At least the screen is bright enough for general use.

The other main strength of the Palm Treo 500 is that it is a tad cheaper than many other smartphones, coming free on a Vodafone contract or you can buy it SIM-free direct from Palm for about €319.95 (on Expansys.ie), enabling you to slot in any SIM of your choice.

However, the Treo 500 is not going to win any awards for extra features. Although it does have Bluetooth, there is no GPS or Wi-Fi and the camera quality is on the low side at 2.0 megapixels. Although the tri-band 500 will take a 3G SIM card, it does not support EDGE or HSPDA for faster mobile web access, which leaves it in the slow lane among its peers.

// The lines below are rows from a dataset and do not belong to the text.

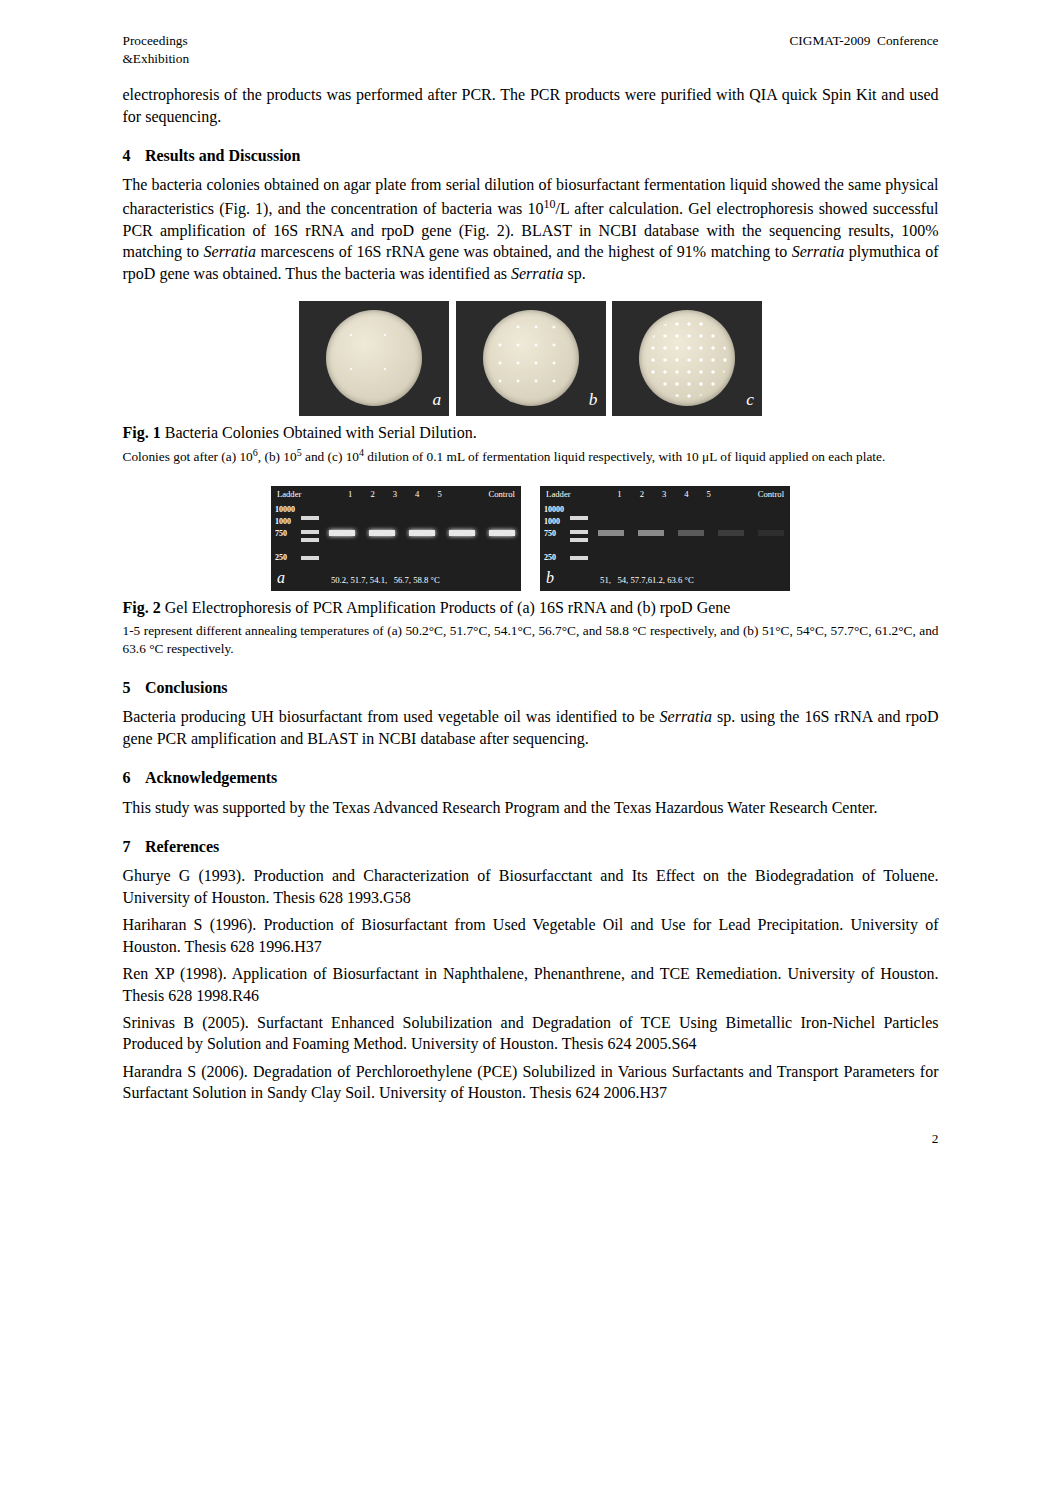Proceedings
&Exhibition
CIGMAT-2009 Conference
electrophoresis of the products was performed after PCR. The PCR products were purified with QIA quick Spin Kit and used for sequencing.
4 Results and Discussion
The bacteria colonies obtained on agar plate from serial dilution of biosurfactant fermentation liquid showed the same physical characteristics (Fig. 1), and the concentration of bacteria was 1010/L after calculation. Gel electrophoresis showed successful PCR amplification of 16S rRNA and rpoD gene (Fig. 2). BLAST in NCBI database with the sequencing results, 100% matching to Serratia marcescens of 16S rRNA gene was obtained, and the highest of 91% matching to Serratia plymuthica of rpoD gene was obtained. Thus the bacteria was identified as Serratia sp.
A 6c
a
A5b
b
A 6c
c
Fig. 1 Bacteria Colonies Obtained with Serial Dilution.
Colonies got after (a) 106, (b) 105 and (c) 104 dilution of 0.1 mL of fermentation liquid respectively, with 10 μL of liquid applied on each plate.
Ladder 12345 Control
10000
1000
750
250
a
50.2, 51.7, 54.1, 56.7, 58.8 °C
Ladder 12345 Control
10000
1000
750
250
b
51, 54, 57.7,61.2, 63.6 °C
Fig. 2 Gel Electrophoresis of PCR Amplification Products of (a) 16S rRNA and (b) rpoD Gene
1-5 represent different annealing temperatures of (a) 50.2°C, 51.7°C, 54.1°C, 56.7°C, and 58.8 °C respectively, and (b) 51°C, 54°C, 57.7°C, 61.2°C, and 63.6 °C respectively.
5 Conclusions
Bacteria producing UH biosurfactant from used vegetable oil was identified to be Serratia sp. using the 16S rRNA and rpoD gene PCR amplification and BLAST in NCBI database after sequencing.
6 Acknowledgements
This study was supported by the Texas Advanced Research Program and the Texas Hazardous Water Research Center.
7 References
Ghurye G (1993). Production and Characterization of Biosurfacctant and Its Effect on the Biodegradation of Toluene. University of Houston. Thesis 628 1993.G58
Hariharan S (1996). Production of Biosurfactant from Used Vegetable Oil and Use for Lead Precipitation. University of Houston. Thesis 628 1996.H37
Ren XP (1998). Application of Biosurfactant in Naphthalene, Phenanthrene, and TCE Remediation. University of Houston. Thesis 628 1998.R46
Srinivas B (2005). Surfactant Enhanced Solubilization and Degradation of TCE Using Bimetallic Iron-Nichel Particles Produced by Solution and Foaming Method. University of Houston. Thesis 624 2005.S64
Harandra S (2006). Degradation of Perchloroethylene (PCE) Solubilized in Various Surfactants and Transport Parameters for Surfactant Solution in Sandy Clay Soil. University of Houston. Thesis 624 2006.H37
2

Battery life is not amazing, with about 4½ hours of talk time and, although Palm claims 10 days' standby, I would expect three days judging by the performance of earlier models.

All in all, the Palm Treo 500 is rather like its maker. Neither the last word in cutting-edge design and technology, nor cheap enough or easy enough to use to make it a mass-market player.

Unless Palm can come up with something else pretty soon, it looks like their days as smartphone king are well and truly over.